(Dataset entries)
<<<<
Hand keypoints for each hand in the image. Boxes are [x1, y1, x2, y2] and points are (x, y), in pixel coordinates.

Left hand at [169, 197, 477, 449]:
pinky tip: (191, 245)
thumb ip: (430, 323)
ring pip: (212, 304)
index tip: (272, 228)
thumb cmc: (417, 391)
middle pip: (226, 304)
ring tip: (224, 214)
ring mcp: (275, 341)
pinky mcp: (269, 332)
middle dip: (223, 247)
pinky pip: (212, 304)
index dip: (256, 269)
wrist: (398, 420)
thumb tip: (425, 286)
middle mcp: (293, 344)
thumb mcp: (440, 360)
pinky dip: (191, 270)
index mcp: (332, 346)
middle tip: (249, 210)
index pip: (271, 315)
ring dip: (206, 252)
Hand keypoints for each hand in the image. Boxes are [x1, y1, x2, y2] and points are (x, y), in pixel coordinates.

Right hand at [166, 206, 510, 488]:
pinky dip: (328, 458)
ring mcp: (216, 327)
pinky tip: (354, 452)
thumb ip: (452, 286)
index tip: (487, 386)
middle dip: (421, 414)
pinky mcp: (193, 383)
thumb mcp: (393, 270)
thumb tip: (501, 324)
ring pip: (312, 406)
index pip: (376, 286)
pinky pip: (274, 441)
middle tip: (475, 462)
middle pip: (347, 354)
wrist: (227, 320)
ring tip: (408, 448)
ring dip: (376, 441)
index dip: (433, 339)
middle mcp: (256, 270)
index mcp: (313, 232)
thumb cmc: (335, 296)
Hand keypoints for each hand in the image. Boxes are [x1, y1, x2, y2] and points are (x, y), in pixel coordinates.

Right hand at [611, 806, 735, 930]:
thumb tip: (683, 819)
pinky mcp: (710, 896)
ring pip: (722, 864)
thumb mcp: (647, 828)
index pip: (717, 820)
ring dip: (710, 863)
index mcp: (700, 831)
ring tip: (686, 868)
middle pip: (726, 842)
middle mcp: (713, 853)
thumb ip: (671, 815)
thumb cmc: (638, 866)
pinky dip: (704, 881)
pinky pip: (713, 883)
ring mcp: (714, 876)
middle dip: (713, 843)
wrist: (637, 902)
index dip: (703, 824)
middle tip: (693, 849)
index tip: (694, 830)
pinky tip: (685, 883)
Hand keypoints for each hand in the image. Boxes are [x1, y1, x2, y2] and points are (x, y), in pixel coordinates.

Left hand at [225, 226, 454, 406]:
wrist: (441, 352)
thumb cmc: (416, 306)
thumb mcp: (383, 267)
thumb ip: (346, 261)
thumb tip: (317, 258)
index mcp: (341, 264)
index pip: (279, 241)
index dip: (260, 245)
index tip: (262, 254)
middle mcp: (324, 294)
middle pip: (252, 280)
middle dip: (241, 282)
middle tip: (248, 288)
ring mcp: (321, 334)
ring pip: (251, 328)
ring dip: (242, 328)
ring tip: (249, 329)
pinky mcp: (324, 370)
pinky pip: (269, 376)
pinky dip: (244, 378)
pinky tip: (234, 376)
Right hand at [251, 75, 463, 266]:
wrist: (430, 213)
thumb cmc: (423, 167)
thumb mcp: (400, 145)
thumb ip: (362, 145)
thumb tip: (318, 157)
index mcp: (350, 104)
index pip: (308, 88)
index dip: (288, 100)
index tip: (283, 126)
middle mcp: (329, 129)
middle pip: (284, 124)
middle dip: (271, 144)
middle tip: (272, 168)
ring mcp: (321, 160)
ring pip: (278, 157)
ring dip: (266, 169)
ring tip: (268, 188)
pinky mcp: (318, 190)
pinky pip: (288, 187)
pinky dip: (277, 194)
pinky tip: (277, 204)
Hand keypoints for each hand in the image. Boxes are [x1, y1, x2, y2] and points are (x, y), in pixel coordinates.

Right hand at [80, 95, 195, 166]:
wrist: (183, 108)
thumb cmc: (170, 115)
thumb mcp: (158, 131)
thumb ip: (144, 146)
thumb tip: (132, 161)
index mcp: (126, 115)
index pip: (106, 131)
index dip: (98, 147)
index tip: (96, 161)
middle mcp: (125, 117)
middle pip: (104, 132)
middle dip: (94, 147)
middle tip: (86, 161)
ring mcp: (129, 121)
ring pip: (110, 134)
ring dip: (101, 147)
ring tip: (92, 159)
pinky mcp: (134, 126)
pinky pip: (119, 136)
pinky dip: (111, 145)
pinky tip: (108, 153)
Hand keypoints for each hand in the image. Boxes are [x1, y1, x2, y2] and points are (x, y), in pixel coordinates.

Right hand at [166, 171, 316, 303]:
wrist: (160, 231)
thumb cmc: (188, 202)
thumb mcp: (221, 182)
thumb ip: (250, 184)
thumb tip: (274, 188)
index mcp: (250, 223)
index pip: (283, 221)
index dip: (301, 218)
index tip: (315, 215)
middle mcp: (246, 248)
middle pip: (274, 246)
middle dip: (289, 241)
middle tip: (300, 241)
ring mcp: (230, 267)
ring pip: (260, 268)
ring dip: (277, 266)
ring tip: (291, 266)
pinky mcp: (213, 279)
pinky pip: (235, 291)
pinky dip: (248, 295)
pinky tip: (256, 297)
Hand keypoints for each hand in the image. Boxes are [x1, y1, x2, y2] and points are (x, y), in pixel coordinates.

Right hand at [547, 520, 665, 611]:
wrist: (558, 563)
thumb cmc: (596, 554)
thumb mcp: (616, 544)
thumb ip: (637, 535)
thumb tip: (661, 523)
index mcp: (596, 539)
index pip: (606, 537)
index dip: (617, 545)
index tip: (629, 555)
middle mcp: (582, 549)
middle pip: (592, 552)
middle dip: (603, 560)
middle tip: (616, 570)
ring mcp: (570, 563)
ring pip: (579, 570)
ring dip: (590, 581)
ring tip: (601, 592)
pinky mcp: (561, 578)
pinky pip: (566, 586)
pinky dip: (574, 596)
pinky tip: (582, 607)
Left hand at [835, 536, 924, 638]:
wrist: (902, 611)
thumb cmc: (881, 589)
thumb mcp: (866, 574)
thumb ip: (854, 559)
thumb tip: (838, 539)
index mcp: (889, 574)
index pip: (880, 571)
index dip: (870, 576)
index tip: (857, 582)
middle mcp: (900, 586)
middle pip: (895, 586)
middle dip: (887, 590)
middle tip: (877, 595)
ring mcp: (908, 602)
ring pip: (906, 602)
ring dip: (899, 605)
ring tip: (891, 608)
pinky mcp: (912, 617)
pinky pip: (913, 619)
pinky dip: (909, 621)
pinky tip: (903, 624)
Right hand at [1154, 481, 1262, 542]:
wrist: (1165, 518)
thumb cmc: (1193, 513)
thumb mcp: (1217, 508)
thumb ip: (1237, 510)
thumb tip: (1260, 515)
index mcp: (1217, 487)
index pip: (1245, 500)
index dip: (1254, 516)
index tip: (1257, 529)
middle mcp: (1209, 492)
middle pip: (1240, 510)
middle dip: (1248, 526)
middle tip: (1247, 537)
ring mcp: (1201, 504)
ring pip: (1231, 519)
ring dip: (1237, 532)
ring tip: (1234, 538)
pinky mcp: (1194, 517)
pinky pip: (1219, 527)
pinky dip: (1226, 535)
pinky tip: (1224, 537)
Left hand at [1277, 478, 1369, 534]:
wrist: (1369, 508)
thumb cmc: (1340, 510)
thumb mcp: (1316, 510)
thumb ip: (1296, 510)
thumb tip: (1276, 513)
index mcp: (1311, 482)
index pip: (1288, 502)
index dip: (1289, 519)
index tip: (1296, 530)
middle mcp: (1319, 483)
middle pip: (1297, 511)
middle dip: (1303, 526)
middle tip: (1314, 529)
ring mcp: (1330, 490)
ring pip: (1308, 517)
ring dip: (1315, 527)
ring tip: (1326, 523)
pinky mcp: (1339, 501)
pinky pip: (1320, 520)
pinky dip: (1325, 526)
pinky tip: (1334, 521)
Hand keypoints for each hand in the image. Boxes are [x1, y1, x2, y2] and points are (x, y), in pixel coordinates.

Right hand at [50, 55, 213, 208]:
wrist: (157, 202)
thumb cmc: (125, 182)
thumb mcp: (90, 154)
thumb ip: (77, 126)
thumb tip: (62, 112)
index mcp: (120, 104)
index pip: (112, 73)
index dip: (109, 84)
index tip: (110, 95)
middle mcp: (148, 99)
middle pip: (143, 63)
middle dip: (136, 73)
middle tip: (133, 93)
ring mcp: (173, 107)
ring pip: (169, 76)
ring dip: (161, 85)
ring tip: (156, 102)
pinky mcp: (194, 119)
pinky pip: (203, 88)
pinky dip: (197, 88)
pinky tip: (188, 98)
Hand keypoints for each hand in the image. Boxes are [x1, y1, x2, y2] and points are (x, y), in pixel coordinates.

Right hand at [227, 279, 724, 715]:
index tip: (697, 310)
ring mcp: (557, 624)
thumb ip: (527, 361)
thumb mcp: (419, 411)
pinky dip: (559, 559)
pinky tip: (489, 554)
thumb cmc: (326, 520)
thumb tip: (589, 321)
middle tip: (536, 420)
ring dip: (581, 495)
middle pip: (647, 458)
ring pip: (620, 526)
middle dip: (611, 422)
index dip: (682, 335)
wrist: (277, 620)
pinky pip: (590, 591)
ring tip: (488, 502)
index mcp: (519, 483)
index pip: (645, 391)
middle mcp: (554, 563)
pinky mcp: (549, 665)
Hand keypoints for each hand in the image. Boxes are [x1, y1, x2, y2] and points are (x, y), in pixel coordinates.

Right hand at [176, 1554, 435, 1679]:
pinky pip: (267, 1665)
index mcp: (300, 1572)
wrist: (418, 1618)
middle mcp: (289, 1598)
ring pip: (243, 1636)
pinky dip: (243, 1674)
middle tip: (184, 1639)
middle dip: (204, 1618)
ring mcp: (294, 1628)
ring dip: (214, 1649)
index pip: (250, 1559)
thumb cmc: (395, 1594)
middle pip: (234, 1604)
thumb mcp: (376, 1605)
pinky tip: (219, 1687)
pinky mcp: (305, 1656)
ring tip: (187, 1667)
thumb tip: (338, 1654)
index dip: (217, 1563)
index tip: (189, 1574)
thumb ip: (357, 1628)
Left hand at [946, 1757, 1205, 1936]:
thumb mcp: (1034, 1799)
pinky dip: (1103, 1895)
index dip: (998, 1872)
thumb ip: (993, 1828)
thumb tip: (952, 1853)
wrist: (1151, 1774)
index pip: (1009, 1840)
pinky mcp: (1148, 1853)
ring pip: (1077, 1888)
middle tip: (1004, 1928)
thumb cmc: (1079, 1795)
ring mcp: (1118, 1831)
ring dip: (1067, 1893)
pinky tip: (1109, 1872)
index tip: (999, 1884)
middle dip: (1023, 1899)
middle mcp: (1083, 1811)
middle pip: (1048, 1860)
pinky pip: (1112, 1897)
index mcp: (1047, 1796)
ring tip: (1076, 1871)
>>>>
**What is required**
Look above for the line with "pinky dip: (704, 881)" and the line with "middle dip: (241, 282)". Retype those two lines and every line between them exactly, adding nothing.

**Result**
pinky dip: (704, 881)
pinky pip: (713, 883)
ring mcp: (714, 876)
middle dip: (713, 843)
wrist: (637, 902)
index dip: (703, 824)
middle tip: (693, 849)
index tip: (694, 830)
pinky tip: (685, 883)
Hand keypoints for each hand in the image. Boxes are [x1, y1, x2, y2] and points are (x, y), in pixel coordinates.

Left hand at [225, 226, 454, 406]:
wrist: (441, 352)
thumb cmc: (416, 306)
thumb mcp: (383, 267)
thumb ip: (346, 261)
thumb tip: (317, 258)
index mcp: (341, 264)
index pip: (279, 241)
index dip: (260, 245)
index tip: (262, 254)
middle mcp: (324, 294)
middle pip: (252, 280)
middle dip: (241, 282)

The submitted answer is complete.